About eight years ago I used to teach a multimedia course in which students had a range of projects (HTML, video, Flash). One of those was to remix trailers. I found the demo I did. (Can’t show the student work, since I don’t have their permission.) My excuses: this was on an old G3/Media 100 system. Pretty top end of the consumer machines when we bought it, but still took an hour or so to render something this length. And this is after several generations of video tape, then imported and transcoded three times or four times
. If I had to do this today, it would probably take me about 15 minutes from start to finish, using only free software. The tech has changed tremendously.
Second, I liked this because it was an almost instantaneous remixing of what has become an iconic meme:
Need $10,000?
It might be too early for some of you who have just started blogging, but if you’ve been at it for a while, you might take a run at a $10,000 scholarship for student bloggers. Deadline for submitting your blog is October 6.
Remix != mash
On the video side, I’m liking the new Bob Dylan viral campaign that allows you to remix the iconic music video. Here’s mine.
That said, I don’t think this really fits the definition of a mash-up, since it only consists of one original work, not in combination with any other *completed* media. I suppose that if you combined it with another work (poetry? corporate slogans?) it might be getting closer, but I don’t think it is. I think the combination of two streams that work on their own is necessary.
My favorite mashup
It’s difficult to choose a single favorite mash-up, but I am really a fan of things that are done with the Google Maps API. What this does is basically allow you to use Google maps to display whatever data you feed it. I think my favorite, at the moment, is the way it is used in Google Book Search.

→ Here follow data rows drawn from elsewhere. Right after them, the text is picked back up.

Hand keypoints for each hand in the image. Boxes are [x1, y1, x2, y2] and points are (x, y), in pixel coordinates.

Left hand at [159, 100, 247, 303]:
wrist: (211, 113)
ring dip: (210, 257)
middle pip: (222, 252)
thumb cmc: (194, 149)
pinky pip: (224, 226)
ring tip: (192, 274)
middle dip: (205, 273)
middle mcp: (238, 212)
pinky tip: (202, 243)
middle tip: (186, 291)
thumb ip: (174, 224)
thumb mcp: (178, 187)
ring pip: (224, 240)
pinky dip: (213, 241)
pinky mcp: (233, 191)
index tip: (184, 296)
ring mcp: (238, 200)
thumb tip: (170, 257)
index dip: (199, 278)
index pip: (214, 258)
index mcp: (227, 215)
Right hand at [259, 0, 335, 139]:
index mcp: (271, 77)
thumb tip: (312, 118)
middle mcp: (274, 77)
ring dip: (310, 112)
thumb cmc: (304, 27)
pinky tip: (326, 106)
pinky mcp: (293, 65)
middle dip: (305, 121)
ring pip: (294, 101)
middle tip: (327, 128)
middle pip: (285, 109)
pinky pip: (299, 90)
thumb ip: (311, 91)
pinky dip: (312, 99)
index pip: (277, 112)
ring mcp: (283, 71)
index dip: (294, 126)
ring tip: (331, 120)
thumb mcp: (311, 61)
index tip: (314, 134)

Take, for example, how it is used on the page for The Catholic Encyclopedia. If you go to that page and scroll down, you will see what place names appear in the book. As you can see, it’s pretty Eurocentric! One could be forgiven for not recognizing where Christianity got its start… Contrast that with the 1919 Encyclopedia Americana. Can you guess what that map will look like? (I bet you’re wrong…) How about The Iraq War? Or Arthur Conan Doyle’s Wanderings of a Spiritualist? Dibbell’s My Tiny Life (about virtual worlds)? The Network Revolution? A book called Mexico’s Pacific Coast? (OK, that last one is a lot more like what you might expect.)
There are a lot of really cool Google Maps mashups. I use the pedometer all the time, and a number crime mashups are great examples of using mashups in journalism, but there is something strangely compelling about converting a book to a map of the world.

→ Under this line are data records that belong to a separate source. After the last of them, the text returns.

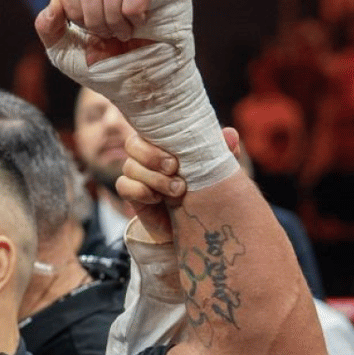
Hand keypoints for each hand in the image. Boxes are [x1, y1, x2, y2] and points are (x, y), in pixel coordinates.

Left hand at [36, 0, 154, 63]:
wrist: (137, 88)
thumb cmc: (103, 68)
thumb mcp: (64, 53)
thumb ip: (48, 28)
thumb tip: (54, 2)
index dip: (76, 14)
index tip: (89, 32)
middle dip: (95, 21)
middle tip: (109, 35)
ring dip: (115, 19)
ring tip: (125, 33)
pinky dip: (133, 12)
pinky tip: (139, 23)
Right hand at [115, 127, 242, 241]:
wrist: (196, 225)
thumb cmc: (205, 191)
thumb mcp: (216, 172)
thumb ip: (222, 153)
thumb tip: (230, 134)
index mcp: (165, 144)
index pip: (149, 129)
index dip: (157, 135)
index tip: (178, 152)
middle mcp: (147, 157)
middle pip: (133, 144)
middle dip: (152, 156)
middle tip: (174, 168)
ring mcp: (137, 175)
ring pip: (130, 166)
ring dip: (153, 177)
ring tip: (178, 190)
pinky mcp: (132, 195)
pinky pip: (123, 186)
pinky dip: (139, 190)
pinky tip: (157, 198)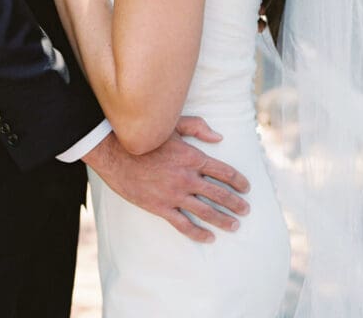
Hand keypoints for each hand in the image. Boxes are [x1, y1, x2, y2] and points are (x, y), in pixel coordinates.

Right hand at [84, 119, 250, 242]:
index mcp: (192, 157)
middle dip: (235, 203)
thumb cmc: (145, 137)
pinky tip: (208, 237)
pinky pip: (184, 224)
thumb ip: (197, 128)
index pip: (223, 171)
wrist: (116, 153)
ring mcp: (174, 195)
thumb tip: (219, 137)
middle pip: (219, 194)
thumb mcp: (172, 125)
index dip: (238, 180)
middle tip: (246, 210)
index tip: (246, 188)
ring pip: (206, 211)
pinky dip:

Jakob Neilson makes your blog better
I mentioned in class a couple of short articles by Neilson that can help your blogging. Here they are:
> Write Articles, Not Blog Postings
On the latter, I keep beating myself up over wondering who the “world leader” was. My money is on Ahmadenijad.
RSS Super Combiner-thingy
I think I’ve already mentioned this, but everyone’s RSS feeds are combined into one mondo-feed:
http://pipes.yahoo.com/pipes/pipe.run?_id=XIVSUDJc3BGYt6tnX0sBXw&_render=rss
If you put this feed in your RSS reader (aggregator), you should get a combination of the posts of everyone in the class, including my blog and this blog (the class blog). Also included in there is a feed from del.icio.us, for the tag “icm501.” So, if you have an account on del.icio.us, and you tag something “icm501″ it will also show up in this feed.